Dr Shahnawaz Ahmed, a Kashmir-based political analyst, says that there is a sense of anger against both India and Pakistan after the joint decision in February to uphold the ceasefire agreement.

“Kashmiris believe that if there could be a ceasefire between India and Pakistan, why couldn’t there be a similar arrangement between Indian forces and the local militants,” says Dr Shahnawaz Ahmed, a Kashmir-based political analyst. 

“I squarely link these rising instances of stone pelting to a sense of betrayal being experienced by Kashmiris. They now believe that even Pakistan no longer considers the abrogation of Article 370 by India as an important matter. Kashmiris have been of the view that the dispute is a bilateral one and needs cooperation from both Islamabad and New Delhi,” adds Ahmed.

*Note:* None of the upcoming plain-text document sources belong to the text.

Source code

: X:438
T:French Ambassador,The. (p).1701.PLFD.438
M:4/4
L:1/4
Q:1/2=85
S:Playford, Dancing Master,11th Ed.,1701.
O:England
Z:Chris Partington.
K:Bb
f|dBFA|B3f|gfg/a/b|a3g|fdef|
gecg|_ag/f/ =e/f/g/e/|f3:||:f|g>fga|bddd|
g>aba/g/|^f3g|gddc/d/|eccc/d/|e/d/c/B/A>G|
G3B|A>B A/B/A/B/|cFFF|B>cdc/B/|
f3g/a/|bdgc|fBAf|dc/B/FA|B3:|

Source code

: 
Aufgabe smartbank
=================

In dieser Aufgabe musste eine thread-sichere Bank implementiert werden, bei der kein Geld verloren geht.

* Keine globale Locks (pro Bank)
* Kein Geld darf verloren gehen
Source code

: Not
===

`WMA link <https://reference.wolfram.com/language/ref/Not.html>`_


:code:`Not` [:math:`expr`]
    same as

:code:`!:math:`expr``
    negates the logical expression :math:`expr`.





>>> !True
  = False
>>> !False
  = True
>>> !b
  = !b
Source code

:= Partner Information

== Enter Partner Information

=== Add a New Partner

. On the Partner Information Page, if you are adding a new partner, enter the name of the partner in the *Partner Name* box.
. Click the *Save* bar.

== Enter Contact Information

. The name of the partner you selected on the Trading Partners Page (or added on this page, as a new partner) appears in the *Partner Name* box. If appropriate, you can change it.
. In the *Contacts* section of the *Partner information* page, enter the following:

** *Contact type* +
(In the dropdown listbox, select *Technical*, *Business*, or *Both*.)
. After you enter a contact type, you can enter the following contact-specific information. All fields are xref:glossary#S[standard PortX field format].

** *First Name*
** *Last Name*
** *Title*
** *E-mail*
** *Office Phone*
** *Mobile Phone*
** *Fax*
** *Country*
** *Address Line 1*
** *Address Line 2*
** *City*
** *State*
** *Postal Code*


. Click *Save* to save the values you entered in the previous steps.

He continued that the decision to abrogate the constitutional status of the territory was never “going to be accepted” by locals.

“Article 370 was part of Kashmiri identity. It was a precondition for Kashmir’s accession to India after Independence. New Delhi may have integrated Kashmir physically with the rest of India by annulling Article 370, but they will never be able to integrate Kashmiris emotionally to the idea of the Indian state,” he says. 

The dispute over Jammu and Kashmir has been ongoing since 1947. New Delhi claims sovereignty over the entirety of the region, currently divided by the LoC between India and Pakistan.